By Elaine Lies
TOKYO (Reuters) - Planners for the Tokyo 2020 Summer Olympics issued their playbook for organizing the sports extravaganza on Friday, but there was no final decision on venues amid growing pressure to keep swelling costs down.
Rising labor and construction costs have forced Tokyo to rethink its plans for 10 venues it intended to build for the Games, contravening its promise that the vast majority of events would take place within 8 km (5 miles) of the Olympic village - one of the key points in its successful hosting bid.
Officials said the release of the "Games Foundation Plan," which lays out the framework for pulling together an event that will bring thousands of athletes and spectators to Tokyo in just over five years, marked a key step on the Japanese capital's road from planning to preparation.
However, they added that consultations over venues were still going on and the timing of a final announcement on these remained up in the air.
"At the time of the bid, it's true that we pledged to keep close 80 percent of the venues within an 8 km radius to lighten the burden on athletes," Hisahiro Sugiura, Executive Director of Games Operations, told a briefing on the nearly 200-page long report.
"But as we've looked further into the venues from the aspect of cost and the impact on the lives of people in Tokyo and in Japan, the need to rethink this has emerged."
Additional pressure has come from sweeping changes made late last year by the International Olympic Committee (IOC) to how the Games are organized. More emphasis has now been placed on sustainability and cost-cutting in an effort to ease the burden on host cities.
The IOC has urged Tokyo to consider moving more events to pre-existing venues outside the capital, including the city of Osaka, some 400 km (255 miles) west of Tokyo.
Planners allotted $1.5 billion for venues in Tokyo's Olympics bid but that estimate more than doubled late last year after recalculation.
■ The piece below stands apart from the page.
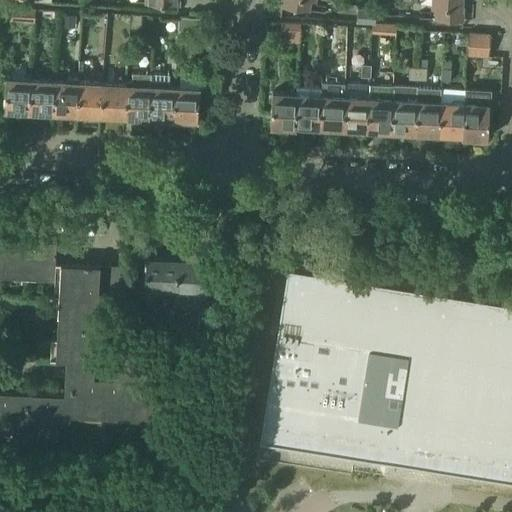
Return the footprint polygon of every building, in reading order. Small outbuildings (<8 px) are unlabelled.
[(282,0),(281,6),(310,10),(311,0),(282,0)] [(462,5),(462,0),(431,0),(431,5),(435,5),(434,18),(463,19),(464,5),(462,5)] [(11,19),(34,21),(35,8),(12,6),(11,19)] [(375,7),(374,7),(357,6),(356,20),(375,22),(375,7)] [(61,14),(61,26),(75,27),(76,15),(61,14)] [(178,30),(200,32),(201,17),(179,16),(178,30)] [(281,33),(300,34),(301,22),(282,20),(281,33)] [(469,32),(468,43),(490,44),(491,33),(469,32)] [(489,55),(490,44),(468,43),(468,54),(489,55)] [(322,74),(323,61),(314,60),(314,73),(322,74)] [(331,61),(323,61),(322,74),(331,74),(331,61)] [(370,76),(371,63),(362,63),(362,76),(370,76)] [(4,109),(7,109),(7,113),(17,113),(17,110),(29,110),(31,77),(20,76),(21,66),(6,65),(4,109)] [(418,79),(418,66),(410,66),(410,79),(418,79)] [(428,67),(418,66),(418,79),(427,80),(428,67)] [(443,67),(442,81),(451,81),(452,68),(443,67)] [(151,72),(151,83),(149,117),(172,119),(174,85),(169,84),(170,73),(151,72)] [(52,112),(77,113),(78,79),(79,79),(80,76),(67,75),(66,79),(55,78),(52,112)] [(172,119),(184,119),(183,123),(193,123),(194,120),(197,120),(200,77),(180,75),(179,85),(174,85),(172,119)] [(55,78),(31,77),(29,110),(52,112),(55,78)] [(78,79),(77,113),(101,115),(103,81),(79,79),(78,79)] [(127,82),(125,116),(149,117),(151,83),(138,83),(138,79),(126,79),(126,82),(127,82)] [(127,82),(126,82),(103,81),(101,115),(125,116),(127,82)] [(370,81),(369,95),(367,129),(391,131),(393,97),(393,84),(394,83),(370,81)] [(393,84),(393,97),(391,131),(415,132),(417,98),(417,86),(393,84)] [(296,125),(319,126),(321,92),(321,86),(297,85),(297,91),(295,127),(296,127),(296,125)] [(417,98),(415,132),(439,133),(441,99),(442,87),(417,86),(417,98)] [(441,99),(439,133),(462,135),(461,136),(463,136),(465,101),(465,89),(442,87),(441,99)] [(479,92),(479,89),(465,89),(465,101),(463,136),(487,138),(490,92),(479,92)] [(295,127),(297,91),(273,90),(271,126),(295,127)] [(345,94),(321,92),(319,126),(343,128),(345,94)] [(369,95),(345,94),(343,128),(367,129),(369,95)] [(0,431),(60,434),(61,420),(73,421),(73,416),(171,420),(172,380),(95,376),(99,288),(121,289),(122,264),(120,264),(120,265),(55,261),(57,242),(0,238),(0,278),(59,281),(55,359),(66,360),(64,394),(0,391),(0,431)] [(144,286),(176,288),(177,258),(145,256),(144,286)] [(210,260),(177,258),(176,288),(208,289),(210,260)] [(511,478),(511,300),(366,277),(287,265),(259,437),(435,466),(511,478)] [(124,302),(119,326),(131,328),(136,305),(124,302)] [(200,319),(195,343),(208,345),(213,322),(200,319)]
The city won the Games over Madrid and Istanbul by emphasizing Japan's organizational prowess and $4.5 billion in the bank.
Officials shied away from saying these issues meant the city was abandoning its promise of a compact Games.
"We are always keeping in mind the need to keep the burden on athletes as light as possible and will proceed with that in mind," Sugiura said.
"At the same time, building new venues raises costs, so it's true that we are considering some adjustments to this."
Asked if the originally projected $3.4 billion budget was still valid, and when new estimates might be provided to the IOC, Sugiura said any such announcement depended on a number of factors, including a final decision on the venues.
Media reports say this is likely to come later this year.